### What needs to be done
Return only that part of the material below which starts with the line containing "18: (436, 125, 27.01)" and goes on through the line containing "39: (35, 100, 13.09)", restated exactly.

*** Begin section ***

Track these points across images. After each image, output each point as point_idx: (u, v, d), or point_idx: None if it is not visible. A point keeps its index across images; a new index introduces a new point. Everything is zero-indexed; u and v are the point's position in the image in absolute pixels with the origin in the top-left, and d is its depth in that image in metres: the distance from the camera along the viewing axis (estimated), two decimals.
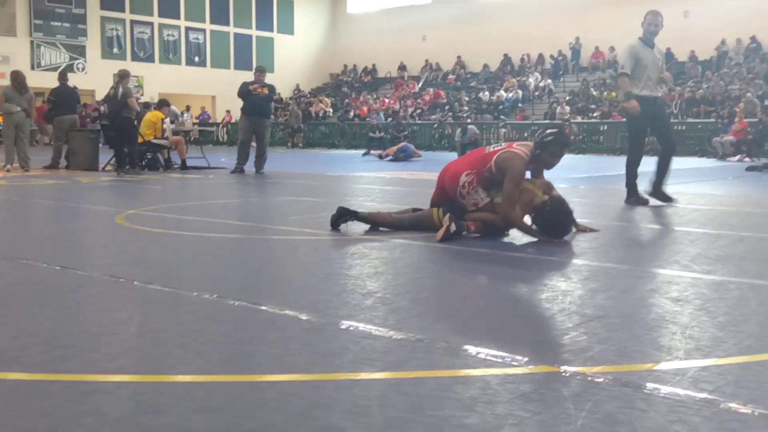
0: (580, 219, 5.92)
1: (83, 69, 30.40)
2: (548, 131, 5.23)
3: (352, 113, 31.64)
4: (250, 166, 12.42)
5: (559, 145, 5.19)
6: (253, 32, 36.27)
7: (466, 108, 28.77)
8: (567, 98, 27.53)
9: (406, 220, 5.39)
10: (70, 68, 27.43)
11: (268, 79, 13.13)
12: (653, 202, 7.41)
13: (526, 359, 2.44)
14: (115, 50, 31.80)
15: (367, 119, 28.82)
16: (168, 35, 33.47)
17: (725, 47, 26.83)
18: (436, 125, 27.01)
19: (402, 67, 35.25)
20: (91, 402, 2.07)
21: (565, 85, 29.59)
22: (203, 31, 34.59)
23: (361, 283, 3.68)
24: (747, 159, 18.05)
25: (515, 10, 31.45)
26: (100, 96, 28.92)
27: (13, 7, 28.93)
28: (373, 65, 36.72)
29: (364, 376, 2.30)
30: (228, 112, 31.38)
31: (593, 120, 25.01)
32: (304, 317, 2.96)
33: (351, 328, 2.81)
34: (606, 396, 2.11)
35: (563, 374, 2.30)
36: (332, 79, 38.02)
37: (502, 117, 26.93)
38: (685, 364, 2.41)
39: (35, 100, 13.09)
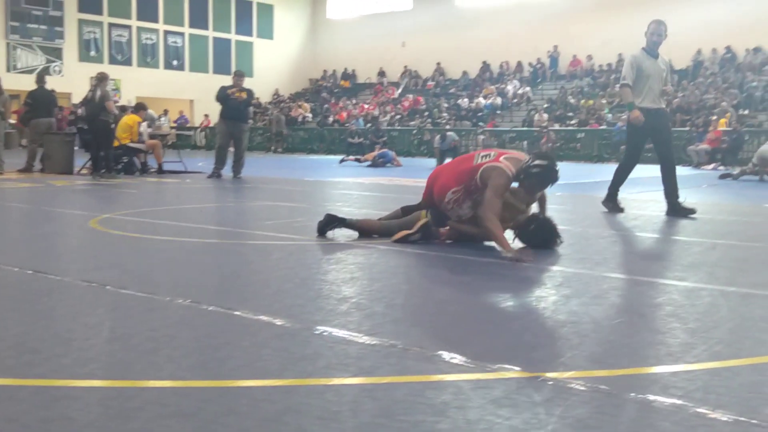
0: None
1: (60, 72, 30.13)
2: (537, 162, 4.83)
3: (331, 119, 31.63)
4: (227, 171, 12.37)
5: (541, 181, 4.90)
6: (233, 36, 36.16)
7: (445, 114, 28.87)
8: (545, 106, 27.73)
9: (394, 225, 5.32)
10: (46, 71, 27.15)
11: (247, 83, 13.09)
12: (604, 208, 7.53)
13: (498, 365, 2.44)
14: (93, 53, 31.56)
15: (347, 125, 28.83)
16: (146, 39, 33.27)
17: (701, 57, 27.17)
18: (415, 131, 27.08)
19: (381, 73, 35.31)
20: (60, 407, 2.04)
21: (543, 93, 29.79)
22: (182, 34, 34.42)
23: (337, 289, 3.68)
24: (721, 167, 18.27)
25: (494, 18, 31.64)
26: (76, 99, 28.70)
27: None
28: (353, 71, 36.75)
29: (336, 381, 2.29)
30: (206, 116, 31.23)
31: (571, 128, 25.20)
32: (278, 322, 2.95)
33: (325, 334, 2.81)
34: (577, 401, 2.12)
35: (535, 380, 2.31)
36: (311, 84, 38.00)
37: (480, 123, 27.05)
38: (656, 369, 2.44)
39: (11, 102, 12.95)
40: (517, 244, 4.87)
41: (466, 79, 32.48)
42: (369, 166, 18.24)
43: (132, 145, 12.90)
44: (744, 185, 12.55)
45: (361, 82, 36.33)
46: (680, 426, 1.97)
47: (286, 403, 2.09)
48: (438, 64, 33.58)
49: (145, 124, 13.60)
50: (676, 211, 7.13)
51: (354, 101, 33.48)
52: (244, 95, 12.26)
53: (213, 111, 16.81)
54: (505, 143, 25.04)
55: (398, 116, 30.38)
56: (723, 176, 14.16)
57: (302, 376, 2.33)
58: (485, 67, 32.25)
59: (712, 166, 18.83)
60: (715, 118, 20.88)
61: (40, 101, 13.14)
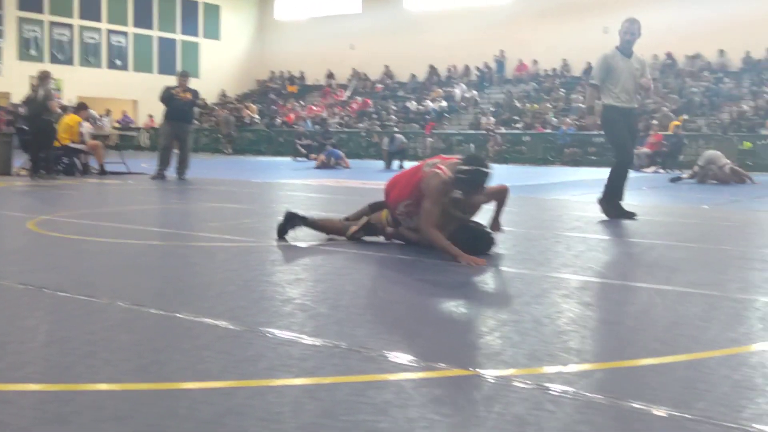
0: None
1: None
2: (464, 168, 4.64)
3: (279, 120, 31.44)
4: (172, 172, 12.19)
5: (471, 185, 4.68)
6: (178, 36, 35.65)
7: (393, 117, 28.96)
8: (492, 109, 28.05)
9: (349, 225, 5.32)
10: None
11: (194, 84, 12.92)
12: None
13: (440, 363, 2.46)
14: (33, 52, 30.76)
15: (295, 126, 28.70)
16: (89, 38, 32.56)
17: None
18: (363, 134, 27.09)
19: (330, 75, 35.24)
20: None
21: (490, 97, 30.13)
22: (125, 34, 33.80)
23: (281, 290, 3.66)
24: (661, 171, 18.73)
25: (442, 22, 31.88)
26: (16, 99, 27.92)
27: None
28: (301, 73, 36.60)
29: (278, 382, 2.28)
30: (150, 116, 30.72)
31: (516, 131, 25.54)
32: (220, 324, 2.92)
33: (268, 335, 2.79)
34: (516, 398, 2.15)
35: (476, 378, 2.33)
36: (259, 85, 37.70)
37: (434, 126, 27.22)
38: (593, 366, 2.49)
39: None
40: None
41: (414, 82, 32.64)
42: (317, 167, 18.15)
43: (73, 145, 12.61)
44: (683, 188, 12.90)
45: (310, 84, 36.21)
46: (617, 421, 2.01)
47: (226, 405, 2.07)
48: (386, 66, 33.67)
49: (86, 124, 13.30)
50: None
51: (302, 103, 33.35)
52: (189, 96, 12.11)
53: (157, 112, 16.56)
54: (453, 146, 25.25)
55: (347, 118, 30.36)
56: (673, 179, 14.52)
57: (244, 378, 2.32)
58: (433, 70, 32.47)
59: (652, 169, 19.29)
60: (656, 122, 21.38)
61: None
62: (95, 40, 32.79)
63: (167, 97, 12.03)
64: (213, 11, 36.88)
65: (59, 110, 12.37)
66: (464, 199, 4.81)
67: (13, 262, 4.51)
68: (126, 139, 25.51)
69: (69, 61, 31.78)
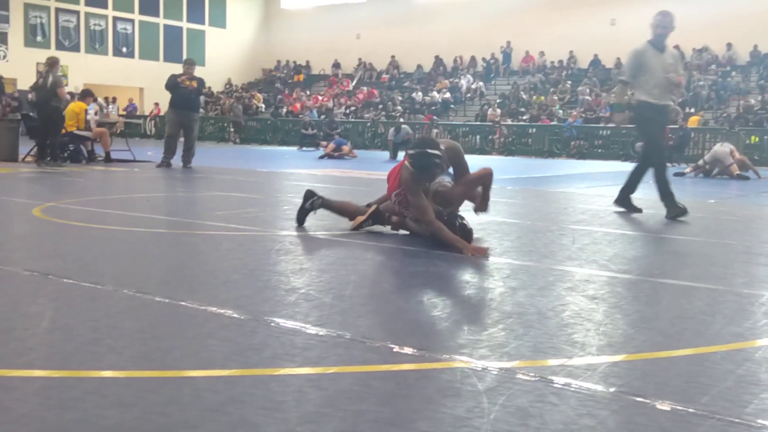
0: (505, 219, 6.03)
1: (4, 57, 29.32)
2: (410, 151, 4.57)
3: (284, 110, 31.41)
4: (177, 161, 12.20)
5: (420, 172, 4.57)
6: (184, 24, 35.62)
7: (399, 108, 28.91)
8: (498, 101, 27.98)
9: (359, 211, 5.33)
10: None
11: (199, 72, 12.92)
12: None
13: (444, 355, 2.46)
14: (39, 38, 30.77)
15: (300, 116, 28.67)
16: (95, 24, 32.56)
17: None
18: (369, 124, 27.06)
19: (336, 65, 35.18)
20: None
21: (496, 88, 30.06)
22: (132, 21, 33.78)
23: (285, 279, 3.66)
24: (668, 164, 18.66)
25: (449, 12, 31.77)
26: (21, 85, 27.96)
27: None
28: (307, 62, 36.54)
29: (282, 371, 2.28)
30: (156, 104, 30.73)
31: (522, 123, 25.48)
32: (224, 313, 2.93)
33: (272, 324, 2.79)
34: (519, 390, 2.15)
35: (479, 369, 2.33)
36: (265, 74, 37.66)
37: (434, 117, 27.15)
38: (597, 359, 2.48)
39: None
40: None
41: (420, 73, 32.57)
42: (321, 157, 18.12)
43: (79, 132, 12.63)
44: (689, 182, 12.86)
45: (316, 73, 36.15)
46: (619, 414, 2.01)
47: (229, 393, 2.07)
48: (392, 57, 33.60)
49: (92, 111, 13.31)
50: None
51: (308, 92, 33.31)
52: (194, 84, 12.10)
53: (163, 99, 16.56)
54: (458, 138, 25.22)
55: (353, 108, 30.31)
56: (676, 174, 14.47)
57: (247, 367, 2.32)
58: (439, 61, 32.38)
59: None
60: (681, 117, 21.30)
61: None
62: (101, 27, 32.78)
63: (173, 85, 12.03)
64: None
65: (68, 97, 12.36)
66: (444, 191, 4.77)
67: (19, 249, 4.52)
68: (132, 126, 25.55)
69: (75, 48, 31.80)
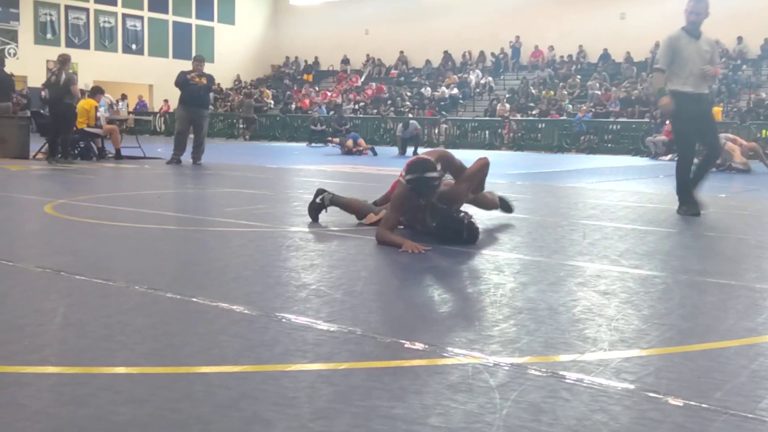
0: (515, 214, 6.02)
1: (15, 54, 29.42)
2: (408, 177, 4.62)
3: (293, 106, 31.42)
4: (187, 157, 12.23)
5: (417, 193, 4.69)
6: (193, 21, 35.66)
7: (408, 103, 28.87)
8: (507, 96, 27.90)
9: (370, 209, 5.38)
10: (1, 53, 26.50)
11: (208, 69, 12.94)
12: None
13: (456, 350, 2.46)
14: (49, 36, 30.88)
15: (309, 112, 28.67)
16: (104, 22, 32.64)
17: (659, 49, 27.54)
18: (378, 120, 27.04)
19: (345, 61, 35.16)
20: (9, 394, 2.01)
21: (505, 83, 29.97)
22: (141, 18, 33.84)
23: (296, 275, 3.66)
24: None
25: (457, 8, 31.68)
26: (32, 82, 28.08)
27: None
28: (316, 58, 36.53)
29: (293, 367, 2.29)
30: (166, 101, 30.79)
31: (532, 118, 25.40)
32: (236, 309, 2.93)
33: (283, 320, 2.80)
34: (531, 386, 2.15)
35: (491, 365, 2.33)
36: (274, 70, 37.68)
37: (443, 113, 27.13)
38: (609, 355, 2.48)
39: None
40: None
41: (429, 68, 32.51)
42: (342, 153, 18.37)
43: (89, 129, 12.67)
44: None
45: (324, 69, 36.14)
46: (632, 410, 2.00)
47: (242, 389, 2.08)
48: (401, 52, 33.55)
49: (103, 107, 13.36)
50: (687, 203, 6.57)
51: (317, 89, 33.31)
52: (204, 81, 12.12)
53: (173, 96, 16.59)
54: (467, 133, 25.17)
55: (361, 104, 30.29)
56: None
57: (259, 363, 2.32)
58: (448, 56, 32.31)
59: (669, 156, 19.14)
60: None
61: None
62: (111, 24, 32.86)
63: (182, 81, 12.06)
64: None
65: (80, 95, 12.41)
66: (448, 190, 4.81)
67: (31, 246, 4.54)
68: (141, 123, 25.61)
69: (85, 45, 31.89)
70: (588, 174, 13.08)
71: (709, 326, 2.91)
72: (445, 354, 2.43)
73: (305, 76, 35.83)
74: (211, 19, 36.32)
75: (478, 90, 29.82)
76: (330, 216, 5.64)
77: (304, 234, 5.06)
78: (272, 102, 32.77)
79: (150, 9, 34.05)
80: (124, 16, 33.26)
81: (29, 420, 1.85)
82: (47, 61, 28.77)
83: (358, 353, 2.44)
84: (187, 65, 13.62)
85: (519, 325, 2.82)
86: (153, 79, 33.14)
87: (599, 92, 25.85)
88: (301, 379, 2.20)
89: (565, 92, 26.89)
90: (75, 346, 2.48)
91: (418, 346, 2.50)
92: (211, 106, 14.02)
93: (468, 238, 4.67)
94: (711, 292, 3.51)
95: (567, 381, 2.20)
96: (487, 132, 24.96)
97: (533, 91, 27.71)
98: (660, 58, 6.68)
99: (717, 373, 2.31)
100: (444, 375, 2.24)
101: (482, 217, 5.87)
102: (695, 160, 6.83)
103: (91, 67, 31.02)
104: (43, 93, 12.07)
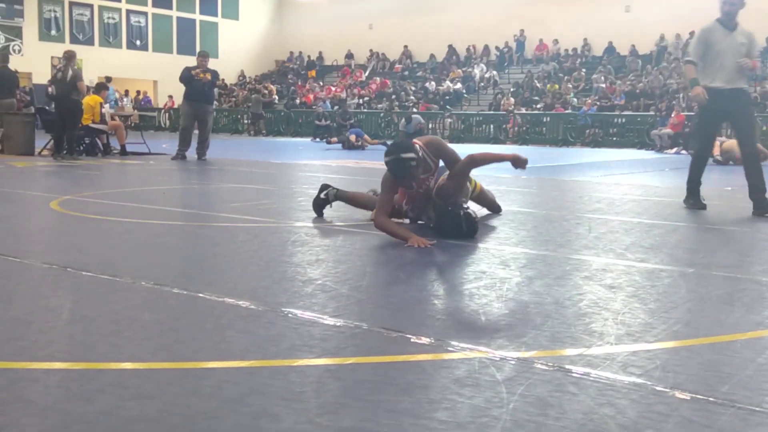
0: (520, 208, 6.01)
1: (19, 51, 29.46)
2: (385, 159, 4.66)
3: (298, 101, 31.40)
4: (192, 153, 12.24)
5: (394, 176, 4.70)
6: (197, 17, 35.65)
7: (412, 97, 28.83)
8: (511, 90, 27.83)
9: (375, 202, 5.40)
10: (6, 50, 26.51)
11: (212, 64, 12.93)
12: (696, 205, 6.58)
13: (462, 345, 2.46)
14: (53, 32, 30.90)
15: (313, 107, 28.65)
16: (108, 18, 32.66)
17: (664, 42, 27.48)
18: (382, 114, 27.02)
19: (349, 55, 35.12)
20: (18, 390, 2.02)
21: (509, 77, 29.90)
22: (145, 14, 33.85)
23: (302, 271, 3.67)
24: (684, 152, 18.53)
25: (461, 1, 31.61)
26: (36, 79, 28.11)
27: None
28: (320, 53, 36.49)
29: (300, 362, 2.29)
30: (170, 97, 30.82)
31: (537, 111, 25.35)
32: (242, 304, 2.94)
33: (290, 315, 2.80)
34: (538, 380, 2.15)
35: (497, 359, 2.33)
36: (278, 66, 37.65)
37: (448, 107, 27.09)
38: (616, 349, 2.47)
39: None
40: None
41: (433, 63, 32.45)
42: (342, 147, 18.33)
43: (94, 125, 12.69)
44: (706, 169, 12.74)
45: (328, 64, 36.11)
46: (639, 404, 2.00)
47: (249, 385, 2.08)
48: (405, 47, 33.50)
49: (108, 104, 13.38)
50: (762, 208, 6.26)
51: (321, 83, 33.28)
52: (208, 76, 12.12)
53: (177, 92, 16.61)
54: (472, 127, 25.13)
55: (366, 99, 30.26)
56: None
57: (266, 358, 2.33)
58: (452, 50, 32.25)
59: (674, 150, 19.10)
60: (677, 102, 21.14)
61: (3, 81, 12.82)
62: (115, 20, 32.87)
63: (187, 77, 12.06)
64: None
65: (85, 91, 12.43)
66: (443, 185, 4.81)
67: (37, 242, 4.56)
68: (146, 119, 25.64)
69: (89, 42, 31.91)
70: (593, 168, 13.06)
71: (715, 319, 2.90)
72: (451, 348, 2.43)
73: (309, 73, 35.80)
74: (215, 15, 36.30)
75: (482, 84, 29.76)
76: (335, 211, 5.64)
77: (309, 229, 5.06)
78: (276, 97, 32.76)
79: (154, 5, 34.04)
80: (128, 12, 33.26)
81: (37, 416, 1.86)
82: (52, 57, 28.83)
83: (365, 348, 2.45)
84: (191, 61, 13.62)
85: (525, 319, 2.82)
86: (157, 74, 33.16)
87: (604, 85, 25.77)
88: (308, 374, 2.21)
89: (570, 86, 26.82)
90: (82, 342, 2.49)
91: (425, 340, 2.51)
92: (216, 102, 14.00)
93: (467, 230, 4.68)
94: (717, 286, 3.51)
95: (574, 375, 2.20)
96: (491, 126, 24.91)
97: (538, 84, 27.64)
98: (691, 51, 6.52)
99: (724, 367, 2.31)
100: (450, 369, 2.24)
101: (483, 212, 5.86)
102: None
103: (96, 63, 31.00)
104: (49, 89, 12.07)
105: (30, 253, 3.97)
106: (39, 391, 2.02)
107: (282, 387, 2.07)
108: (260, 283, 3.37)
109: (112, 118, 13.38)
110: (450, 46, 32.18)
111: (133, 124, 17.12)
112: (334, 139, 19.68)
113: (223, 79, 30.26)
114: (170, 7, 34.67)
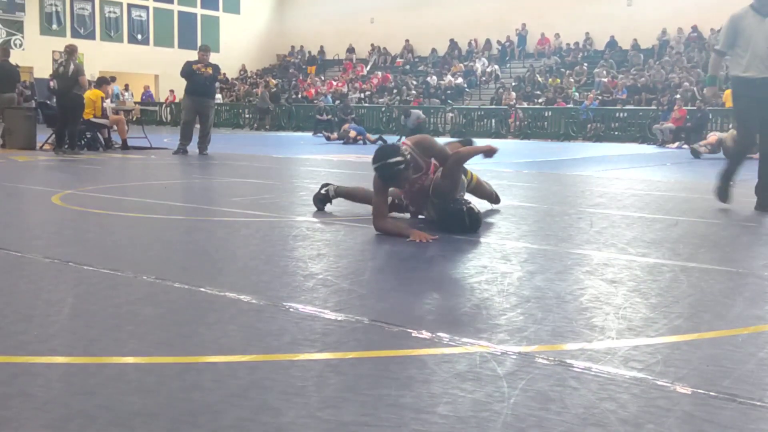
0: (521, 203, 6.01)
1: (21, 45, 29.45)
2: (373, 165, 4.70)
3: (299, 95, 31.37)
4: (193, 147, 12.24)
5: (385, 181, 4.73)
6: (198, 11, 35.61)
7: (413, 92, 28.80)
8: (513, 84, 27.79)
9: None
10: (7, 44, 26.51)
11: (213, 59, 12.92)
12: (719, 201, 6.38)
13: (463, 339, 2.46)
14: (55, 26, 30.89)
15: (315, 102, 28.62)
16: (109, 12, 32.63)
17: (666, 36, 27.43)
18: (383, 108, 26.99)
19: (350, 50, 35.06)
20: (19, 384, 2.02)
21: (511, 71, 29.86)
22: (146, 8, 33.82)
23: (303, 265, 3.67)
24: (685, 146, 18.51)
25: None
26: (38, 73, 28.11)
27: None
28: (321, 47, 36.44)
29: (301, 356, 2.29)
30: (171, 91, 30.80)
31: (538, 106, 25.31)
32: (243, 299, 2.94)
33: (291, 310, 2.80)
34: (539, 374, 2.15)
35: (499, 354, 2.33)
36: (279, 60, 37.61)
37: (449, 102, 27.06)
38: (617, 343, 2.47)
39: None
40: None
41: (434, 57, 32.40)
42: (344, 143, 18.21)
43: (95, 120, 12.69)
44: (707, 163, 12.73)
45: (330, 58, 36.06)
46: (640, 398, 2.00)
47: (250, 379, 2.08)
48: (407, 41, 33.44)
49: (108, 99, 13.38)
50: (724, 189, 6.25)
51: (322, 78, 33.24)
52: (209, 71, 12.12)
53: (178, 86, 16.61)
54: (474, 121, 25.11)
55: (367, 93, 30.23)
56: (694, 153, 14.32)
57: (267, 352, 2.33)
58: (453, 44, 32.19)
59: (676, 144, 19.07)
60: (679, 97, 21.10)
61: (4, 76, 12.82)
62: (116, 14, 32.84)
63: (188, 72, 12.05)
64: None
65: (87, 86, 12.43)
66: (438, 184, 4.81)
67: (39, 236, 4.56)
68: (147, 114, 25.64)
69: (90, 36, 31.90)
70: (595, 162, 13.04)
71: (717, 314, 2.90)
72: (452, 343, 2.43)
73: (309, 69, 35.74)
74: (217, 9, 36.26)
75: (484, 78, 29.72)
76: (336, 206, 5.64)
77: (310, 224, 5.06)
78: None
79: None
80: (129, 6, 33.23)
81: (39, 410, 1.86)
82: (53, 51, 28.82)
83: (366, 342, 2.45)
84: (192, 55, 13.63)
85: (526, 313, 2.82)
86: (159, 69, 33.14)
87: (606, 80, 25.73)
88: (309, 368, 2.21)
89: (572, 80, 26.78)
90: (84, 336, 2.49)
91: (426, 335, 2.51)
92: (218, 96, 14.00)
93: (471, 224, 4.68)
94: (719, 280, 3.50)
95: (575, 369, 2.20)
96: (493, 120, 24.89)
97: (539, 79, 27.60)
98: (721, 39, 6.22)
99: (725, 361, 2.31)
100: (452, 364, 2.24)
101: (488, 206, 5.86)
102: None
103: (97, 57, 31.01)
104: (51, 83, 12.07)
105: (31, 248, 3.98)
106: (40, 385, 2.02)
107: (283, 381, 2.08)
108: (261, 278, 3.37)
109: (114, 113, 13.37)
110: (451, 41, 32.13)
111: (134, 119, 17.11)
112: (334, 134, 19.63)
113: (224, 74, 30.22)
114: (171, 2, 34.64)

*** End section ***

### Completed exercise
18: (436, 125, 27.01)
19: (402, 67, 35.25)
20: (91, 402, 2.07)
21: (565, 85, 29.59)
22: (203, 31, 34.59)
23: (361, 283, 3.68)
24: (747, 159, 18.05)
25: (515, 10, 31.45)
26: (100, 96, 28.92)
27: (13, 7, 28.93)
28: (373, 65, 36.72)
29: (364, 376, 2.30)
30: (228, 112, 31.38)
31: (593, 120, 25.01)
32: (304, 317, 2.96)
33: (351, 328, 2.81)
34: (606, 396, 2.11)
35: (563, 374, 2.30)
36: (332, 79, 38.02)
37: (502, 117, 26.93)
38: (685, 364, 2.41)
39: (35, 100, 13.09)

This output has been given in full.